Perturbada, Alice encontrou o seu olhar. Arrastando o chinelo, abriu a cortina, debruçou-se na sacada.

– Venha ver.

Grupo de meninos ensaiava marchinha de carnaval.

– O tempo de professora foi o melhor de minha vida.

Sacada estreita e, ao indicar um dos pretinhos, roçou-lhe no braço o peito mirrado.

– Ai, que frio! Toda arrepiada.

– Dormir com esse barulho?

Mão na boca, sofreu acesso de tosse. Em Curitiba a notícia de que desenganada. Durante o jantar, tossiu mais de uma vez, sem largar o lencinho. Arregalada de pavor quando a achou magra. Enxugando as lágrimas, o barulho da rua não era nada. O inferno eram os bondes. Primeiros meses debatia-se na cama até de manhã. Com o tempo a gente acostuma. As vezes um sedativo, não queria se viciar – muito nervosa.

– Como estou arrepiada…

Entrou no quarto para mudar o disco. Nelsinho cuspiu na rua. Já que não fazia o café:

– Preciso ir.

Ocupada com a radiola, nem ergueu os olhos:

– Alguém esperando? Se não tem, fique aqui. Sem responder, Nelsinho insinuou-se no banheiro – estou perdido, e agora? Duas voltas na chave e urinou, cuidado de não fazer barulho. Como se lançar da janela, se não havia janela? Bonitão no espelho, assim calado, deu um arrotinho: puxa, estou bêbado. Abriu o armário e, atrás do pote de creme, uma caixa de preservativo. Boca amarga, cigarro demais: esfregou a pasta nos dentes. Ensaiou uma frase de despedida. Abro a porta, aceno de longe – Adeus, beleza! e me atiro pela escada.

Abriu a porta e estacou: a luz apagada. O quarto na penumbra vermelha do painel da radiola, um disco em surdina. Imaginou Alice na sacada. Ou na cozinha preparando o café. Então ela se mexeu na cama.

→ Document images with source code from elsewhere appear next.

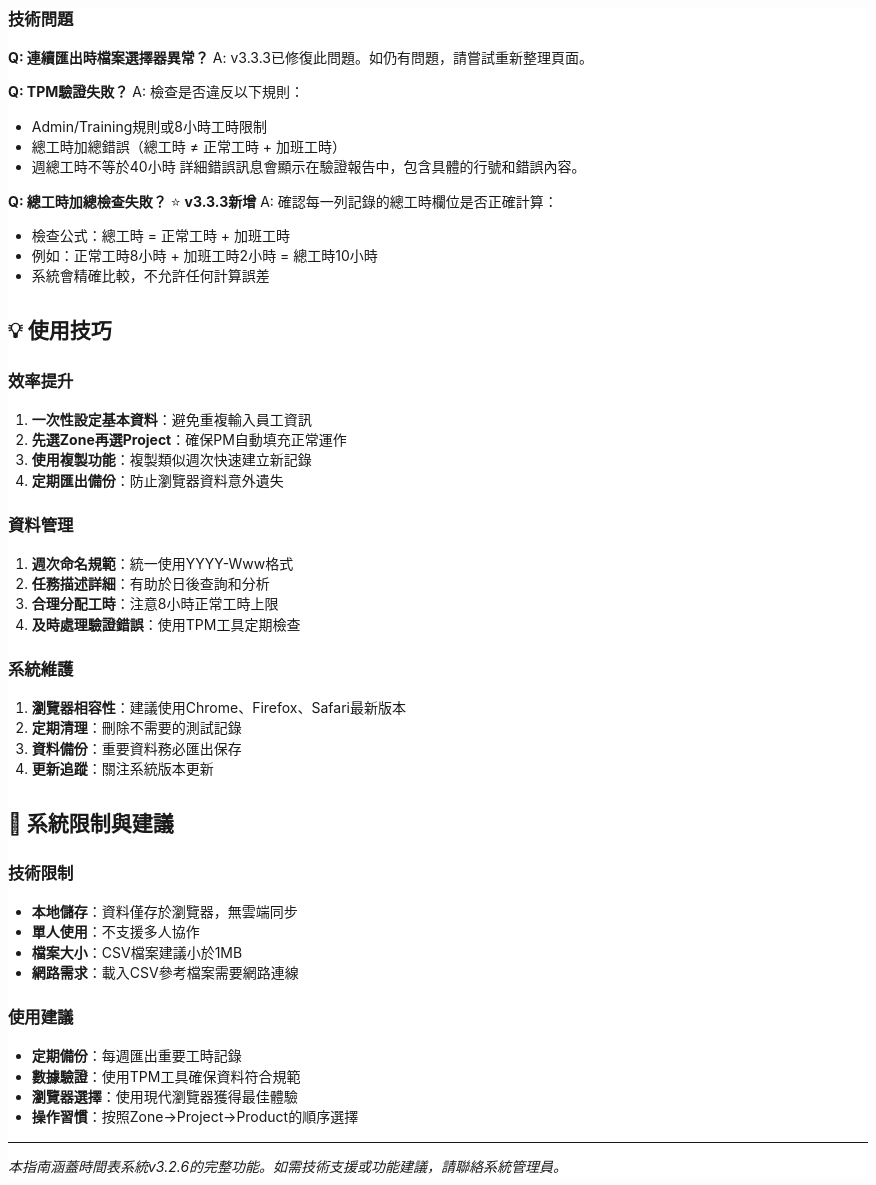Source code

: ### 技術問題

**Q: 連續匯出時檔案選擇器異常？**
A: v3.3.3已修復此問題。如仍有問題，請嘗試重新整理頁面。

**Q: TPM驗證失敗？**
A: 檢查是否違反以下規則：
- Admin/Training規則或8小時工時限制
- 總工時加總錯誤（總工時 ≠ 正常工時 + 加班工時）
- 週總工時不等於40小時
詳細錯誤訊息會顯示在驗證報告中，包含具體的行號和錯誤內容。

**Q: 總工時加總檢查失敗？** ⭐ **v3.3.3新增**
A: 確認每一列記錄的總工時欄位是否正確計算：
- 檢查公式：總工時 = 正常工時 + 加班工時
- 例如：正常工時8小時 + 加班工時2小時 = 總工時10小時
- 系統會精確比較，不允許任何計算誤差

## 💡 使用技巧

### 效率提升
1. **一次性設定基本資料**：避免重複輸入員工資訊
2. **先選Zone再選Project**：確保PM自動填充正常運作
3. **使用複製功能**：複製類似週次快速建立新記錄
4. **定期匯出備份**：防止瀏覽器資料意外遺失

### 資料管理
1. **週次命名規範**：統一使用YYYY-Www格式
2. **任務描述詳細**：有助於日後查詢和分析
3. **合理分配工時**：注意8小時正常工時上限
4. **及時處理驗證錯誤**：使用TPM工具定期檢查

### 系統維護
1. **瀏覽器相容性**：建議使用Chrome、Firefox、Safari最新版本
2. **定期清理**：刪除不需要的測試記錄
3. **資料備份**：重要資料務必匯出保存
4. **更新追蹤**：關注系統版本更新

## 🚀 系統限制與建議

### 技術限制
- **本地儲存**：資料僅存於瀏覽器，無雲端同步
- **單人使用**：不支援多人協作
- **檔案大小**：CSV檔案建議小於1MB
- **網路需求**：載入CSV參考檔案需要網路連線

### 使用建議
- **定期備份**：每週匯出重要工時記錄
- **數據驗證**：使用TPM工具確保資料符合規範
- **瀏覽器選擇**：使用現代瀏覽器獲得最佳體驗
- **操作習慣**：按照Zone→Project→Product的順序選擇

---

*本指南涵蓋時間表系統v3.2.6的完整功能。如需技術支援或功能建議，請聯絡系統管理員。*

Alguns passos, hesitante no meio do quarto. Outra vez, ela se agitou na cama. Devia-lhe alguma coisa pelas primeiras letras? Arrastava o pé, receio de tropeçar no tapete: não havia tapete. Calcou objeto macio, o pacote das meias, ainda fechado. Na sombra distinguiu a cama, os dois travesseiros, a dona inteirinha nua.

Suplicante, estirou-lhe os braços, crispando os dedos no vazio. Irresoluto, o moço apoiou o joelho na cama.

Chio de triunfo no peito, Alice prendeu-lhe as mãos na nuca. Rosto sanguinolento à luz mortiça, a boca aberta de vampiro descarnado e lascivo – sem poder esperar, a ponta da língua dardejava entre os dentes. Ele se deixou beijar – o soluço azedo de cerveja -, adeus para sempre ao menino. A agulha recorreu o último sulco e passou a arranhar o disco, sem que nem um dos dois a desligasse.